-- DIRECTIVE --
Give every line of the records below as a numbered list, leaving out any blank lines.

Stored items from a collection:
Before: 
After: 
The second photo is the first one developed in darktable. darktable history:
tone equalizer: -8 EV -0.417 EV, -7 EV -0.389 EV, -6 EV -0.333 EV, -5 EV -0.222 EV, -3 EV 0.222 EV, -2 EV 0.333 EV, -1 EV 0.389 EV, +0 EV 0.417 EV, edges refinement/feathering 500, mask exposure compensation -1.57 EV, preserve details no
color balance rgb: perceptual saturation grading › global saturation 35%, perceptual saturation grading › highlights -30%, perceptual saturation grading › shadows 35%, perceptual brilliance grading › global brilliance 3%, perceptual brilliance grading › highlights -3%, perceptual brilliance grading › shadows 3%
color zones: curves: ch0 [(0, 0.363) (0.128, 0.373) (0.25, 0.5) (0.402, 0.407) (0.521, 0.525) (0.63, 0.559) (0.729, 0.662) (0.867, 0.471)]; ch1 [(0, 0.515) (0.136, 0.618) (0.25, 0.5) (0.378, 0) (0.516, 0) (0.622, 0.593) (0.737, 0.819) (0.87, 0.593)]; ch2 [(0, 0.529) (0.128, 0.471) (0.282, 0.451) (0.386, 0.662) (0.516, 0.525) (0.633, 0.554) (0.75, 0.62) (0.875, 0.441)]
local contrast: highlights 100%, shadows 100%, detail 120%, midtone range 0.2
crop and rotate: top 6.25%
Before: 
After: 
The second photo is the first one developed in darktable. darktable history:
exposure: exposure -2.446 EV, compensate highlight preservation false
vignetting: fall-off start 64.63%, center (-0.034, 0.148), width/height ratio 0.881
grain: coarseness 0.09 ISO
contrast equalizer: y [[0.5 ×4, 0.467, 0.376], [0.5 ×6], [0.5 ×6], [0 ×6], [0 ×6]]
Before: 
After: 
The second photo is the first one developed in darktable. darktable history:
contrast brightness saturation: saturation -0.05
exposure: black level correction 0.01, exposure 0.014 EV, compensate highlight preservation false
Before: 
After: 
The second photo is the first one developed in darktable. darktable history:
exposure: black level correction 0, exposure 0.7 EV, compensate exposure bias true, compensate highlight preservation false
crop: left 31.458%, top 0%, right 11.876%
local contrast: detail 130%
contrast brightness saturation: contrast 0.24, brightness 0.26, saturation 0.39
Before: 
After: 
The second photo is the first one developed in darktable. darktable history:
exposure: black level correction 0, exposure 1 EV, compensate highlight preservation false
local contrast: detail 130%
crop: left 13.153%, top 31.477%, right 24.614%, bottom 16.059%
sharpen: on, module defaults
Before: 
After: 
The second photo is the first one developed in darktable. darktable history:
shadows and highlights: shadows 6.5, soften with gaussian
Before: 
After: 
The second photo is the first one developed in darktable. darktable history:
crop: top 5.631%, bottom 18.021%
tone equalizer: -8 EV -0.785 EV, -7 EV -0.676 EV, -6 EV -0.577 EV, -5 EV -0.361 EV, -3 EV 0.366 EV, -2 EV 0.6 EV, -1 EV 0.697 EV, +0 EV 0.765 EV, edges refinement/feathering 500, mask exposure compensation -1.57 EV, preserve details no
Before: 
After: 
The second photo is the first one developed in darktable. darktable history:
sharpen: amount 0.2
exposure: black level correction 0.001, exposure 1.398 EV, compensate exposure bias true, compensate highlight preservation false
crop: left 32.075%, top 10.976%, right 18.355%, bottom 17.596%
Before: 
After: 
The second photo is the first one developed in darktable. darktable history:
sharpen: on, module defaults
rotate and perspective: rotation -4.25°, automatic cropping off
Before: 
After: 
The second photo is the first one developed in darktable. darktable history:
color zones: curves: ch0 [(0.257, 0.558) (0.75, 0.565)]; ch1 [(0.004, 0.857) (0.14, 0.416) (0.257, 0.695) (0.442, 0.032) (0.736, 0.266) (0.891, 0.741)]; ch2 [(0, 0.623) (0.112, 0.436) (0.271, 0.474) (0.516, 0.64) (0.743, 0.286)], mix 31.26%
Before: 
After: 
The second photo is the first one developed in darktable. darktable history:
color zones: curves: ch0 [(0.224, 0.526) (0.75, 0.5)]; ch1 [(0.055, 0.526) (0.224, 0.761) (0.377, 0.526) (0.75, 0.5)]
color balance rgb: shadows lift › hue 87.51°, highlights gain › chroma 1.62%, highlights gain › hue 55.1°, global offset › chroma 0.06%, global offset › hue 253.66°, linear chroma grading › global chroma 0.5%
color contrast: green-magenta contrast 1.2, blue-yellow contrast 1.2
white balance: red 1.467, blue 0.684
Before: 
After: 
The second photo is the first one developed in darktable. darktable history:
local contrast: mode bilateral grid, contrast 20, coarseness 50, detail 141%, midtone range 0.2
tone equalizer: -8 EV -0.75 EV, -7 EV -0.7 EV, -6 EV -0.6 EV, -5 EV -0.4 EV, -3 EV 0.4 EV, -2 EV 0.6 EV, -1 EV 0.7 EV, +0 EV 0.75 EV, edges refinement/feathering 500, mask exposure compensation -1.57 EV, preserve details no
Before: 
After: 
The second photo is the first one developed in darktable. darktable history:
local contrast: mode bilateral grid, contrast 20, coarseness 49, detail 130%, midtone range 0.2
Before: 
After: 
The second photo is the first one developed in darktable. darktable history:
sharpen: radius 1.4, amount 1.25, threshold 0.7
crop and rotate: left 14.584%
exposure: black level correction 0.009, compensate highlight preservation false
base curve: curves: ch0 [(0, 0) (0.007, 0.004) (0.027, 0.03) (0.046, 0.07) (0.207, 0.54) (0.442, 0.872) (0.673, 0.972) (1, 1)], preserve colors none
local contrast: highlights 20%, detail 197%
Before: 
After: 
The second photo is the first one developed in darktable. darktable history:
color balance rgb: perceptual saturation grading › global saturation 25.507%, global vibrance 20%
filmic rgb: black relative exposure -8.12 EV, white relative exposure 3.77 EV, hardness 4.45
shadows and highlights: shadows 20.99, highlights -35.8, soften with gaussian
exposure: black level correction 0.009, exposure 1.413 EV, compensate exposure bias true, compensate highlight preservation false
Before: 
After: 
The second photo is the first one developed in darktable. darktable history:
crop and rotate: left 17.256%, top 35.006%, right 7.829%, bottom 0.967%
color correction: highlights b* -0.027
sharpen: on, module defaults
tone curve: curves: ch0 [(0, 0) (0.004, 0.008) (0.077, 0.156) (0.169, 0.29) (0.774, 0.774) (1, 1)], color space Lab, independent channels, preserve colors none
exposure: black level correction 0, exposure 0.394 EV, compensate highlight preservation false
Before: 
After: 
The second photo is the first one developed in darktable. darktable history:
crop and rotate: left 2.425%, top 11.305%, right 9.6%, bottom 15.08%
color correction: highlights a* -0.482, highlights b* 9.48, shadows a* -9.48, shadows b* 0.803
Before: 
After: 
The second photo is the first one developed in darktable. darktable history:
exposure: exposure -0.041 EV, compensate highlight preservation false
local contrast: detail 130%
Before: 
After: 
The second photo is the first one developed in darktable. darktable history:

-- RESPONSE FOR THIS EXERCISE --
1. Before: 
2. After: 
3. The second photo is the first one developed in darktable. darktable history:
4. tone equalizer: -8 EV -0.417 EV, -7 EV -0.389 EV, -6 EV -0.333 EV, -5 EV -0.222 EV, -3 EV 0.222 EV, -2 EV 0.333 EV, -1 EV 0.389 EV, +0 EV 0.417 EV, edges refinement/feathering 500, mask exposure compensation -1.57 EV, preserve details no
5. color balance rgb: perceptual saturation grading › global saturation 35%, perceptual saturation grading › highlights -30%, perceptual saturation grading › shadows 35%, perceptual brilliance grading › global brilliance 3%, perceptual brilliance grading › highlights -3%, perceptual brilliance grading › shadows 3%
6. color zones: curves: ch0 [(0, 0.363) (0.128, 0.373) (0.25, 0.5) (0.402, 0.407) (0.521, 0.525) (0.63, 0.559) (0.729, 0.662) (0.867, 0.471)]; ch1 [(0, 0.515) (0.136, 0.618) (0.25, 0.5) (0.378, 0) (0.516, 0) (0.622, 0.593) (0.737, 0.819) (0.87, 0.593)]; ch2 [(0, 0.529) (0.128, 0.471) (0.282, 0.451) (0.386, 0.662) (0.516, 0.525) (0.633, 0.554) (0.75, 0.62) (0.875, 0.441)]
7. local contrast: highlights 100%, shadows 100%, detail 120%, midtone range 0.2
8. crop and rotate: top 6.25%
9. Before: 
10. After: 
11. The second photo is the first one developed in darktable. darktable history:
12. exposure: exposure -2.446 EV, compensate highlight preservation false
13. vignetting: fall-off start 64.63%, center (-0.034, 0.148), width/height ratio 0.881
14. grain: coarseness 0.09 ISO
15. contrast equalizer: y [[0.5 ×4, 0.467, 0.376], [0.5 ×6], [0.5 ×6], [0 ×6], [0 ×6]]
16. Before: 
17. After: 
18. The second photo is the first one developed in darktable. darktable history:
19. contrast brightness saturation: saturation -0.05
20. exposure: black level correction 0.01, exposure 0.014 EV, compensate highlight preservation false
21. Before: 
22. After: 
23. The second photo is the first one developed in darktable. darktable history:
24. exposure: black level correction 0, exposure 0.7 EV, compensate exposure bias true, compensate highlight preservation false
25. crop: left 31.458%, top 0%, right 11.876%
26. local contrast: detail 130%
27. contrast brightness saturation: contrast 0.24, brightness 0.26, saturation 0.39
28. Before: 
29. After: 
30. The second photo is the first one developed in darktable. darktable history:
31. exposure: black level correction 0, exposure 1 EV, compensate highlight preservation false
32. local contrast: detail 130%
33. crop: left 13.153%, top 31.477%, right 24.614%, bottom 16.059%
34. sharpen: on, module defaults
35. Before: 
36. After: 
37. The second photo is the first one developed in darktable. darktable history:
38. shadows and highlights: shadows 6.5, soften with gaussian
39. Before: 
40. After: 
41. The second photo is the first one developed in darktable. darktable history:
42. crop: top 5.631%, bottom 18.021%
43. tone equalizer: -8 EV -0.785 EV, -7 EV -0.676 EV, -6 EV -0.577 EV, -5 EV -0.361 EV, -3 EV 0.366 EV, -2 EV 0.6 EV, -1 EV 0.697 EV, +0 EV 0.765 EV, edges refinement/feathering 500, mask exposure compensation -1.57 EV, preserve details no
44. Before: 
45. After: 
46. The second photo is the first one developed in darktable. darktable history:
47. sharpen: amount 0.2
48. exposure: black level correction 0.001, exposure 1.398 EV, compensate exposure bias true, compensate highlight preservation false
49. crop: left 32.075%, top 10.976%, right 18.355%, bottom 17.596%
50. Before: 
51. After: 
52. The second photo is the first one developed in darktable. darktable history:
53. sharpen: on, module defaults
54. rotate and perspective: rotation -4.25°, automatic cropping off
55. Before: 
56. After: 
57. The second photo is the first one developed in darktable. darktable history:
58. color zones: curves: ch0 [(0.257, 0.558) (0.75, 0.565)]; ch1 [(0.004, 0.857) (0.14, 0.416) (0.257, 0.695) (0.442, 0.032) (0.736, 0.266) (0.891, 0.741)]; ch2 [(0, 0.623) (0.112, 0.436) (0.271, 0.474) (0.516, 0.64) (0.743, 0.286)], mix 31.26%
59. Before: 
60. After: 
61. The second photo is the first one developed in darktable. darktable history:
62. color zones: curves: ch0 [(0.224, 0.526) (0.75, 0.5)]; ch1 [(0.055, 0.526) (0.224, 0.761) (0.377, 0.526) (0.75, 0.5)]
63. color balance rgb: shadows lift › hue 87.51°, highlights gain › chroma 1.62%, highlights gain › hue 55.1°, global offset › chroma 0.06%, global offset › hue 253.66°, linear chroma grading › global chroma 0.5%
64. color contrast: green-magenta contrast 1.2, blue-yellow contrast 1.2
65. white balance: red 1.467, blue 0.684
66. Before: 
67. After: 
68. The second photo is the first one developed in darktable. darktable history:
69. local contrast: mode bilateral grid, contrast 20, coarseness 50, detail 141%, midtone range 0.2
70. tone equalizer: -8 EV -0.75 EV, -7 EV -0.7 EV, -6 EV -0.6 EV, -5 EV -0.4 EV, -3 EV 0.4 EV, -2 EV 0.6 EV, -1 EV 0.7 EV, +0 EV 0.75 EV, edges refinement/feathering 500, mask exposure compensation -1.57 EV, preserve details no
71. Before: 
72. After: 
73. The second photo is the first one developed in darktable. darktable history:
74. local contrast: mode bilateral grid, contrast 20, coarseness 49, detail 130%, midtone range 0.2
75. Before: 
76. After: 
77. The second photo is the first one developed in darktable. darktable history:
78. sharpen: radius 1.4, amount 1.25, threshold 0.7
79. crop and rotate: left 14.584%
80. exposure: black level correction 0.009, compensate highlight preservation false
81. base curve: curves: ch0 [(0, 0) (0.007, 0.004) (0.027, 0.03) (0.046, 0.07) (0.207, 0.54) (0.442, 0.872) (0.673, 0.972) (1, 1)], preserve colors none
82. local contrast: highlights 20%, detail 197%
83. Before: 
84. After: 
85. The second photo is the first one developed in darktable. darktable history:
86. color balance rgb: perceptual saturation grading › global saturation 25.507%, global vibrance 20%
87. filmic rgb: black relative exposure -8.12 EV, white relative exposure 3.77 EV, hardness 4.45
88. shadows and highlights: shadows 20.99, highlights -35.8, soften with gaussian
89. exposure: black level correction 0.009, exposure 1.413 EV, compensate exposure bias true, compensate highlight preservation false
90. Before: 
91. After: 
92. The second photo is the first one developed in darktable. darktable history:
93. crop and rotate: left 17.256%, top 35.006%, right 7.829%, bottom 0.967%
94. color correction: highlights b* -0.027
95. sharpen: on, module defaults
96. tone curve: curves: ch0 [(0, 0) (0.004, 0.008) (0.077, 0.156) (0.169, 0.29) (0.774, 0.774) (1, 1)], color space Lab, independent channels, preserve colors none
97. exposure: black level correction 0, exposure 0.394 EV, compensate highlight preservation false
98. Before: 
99. After: 
100. The second photo is the first one developed in darktable. darktable history:
101. crop and rotate: left 2.425%, top 11.305%, right 9.6%, bottom 15.08%
102. color correction: highlights a* -0.482, highlights b* 9.48, shadows a* -9.48, shadows b* 0.803
103. Before: 
104. After: 
105. The second photo is the first one developed in darktable. darktable history:
106. exposure: exposure -0.041 EV, compensate highlight preservation false
107. local contrast: detail 130%
108. Before: 
109. After: 
110. The second photo is the first one developed in darktable. darktable history:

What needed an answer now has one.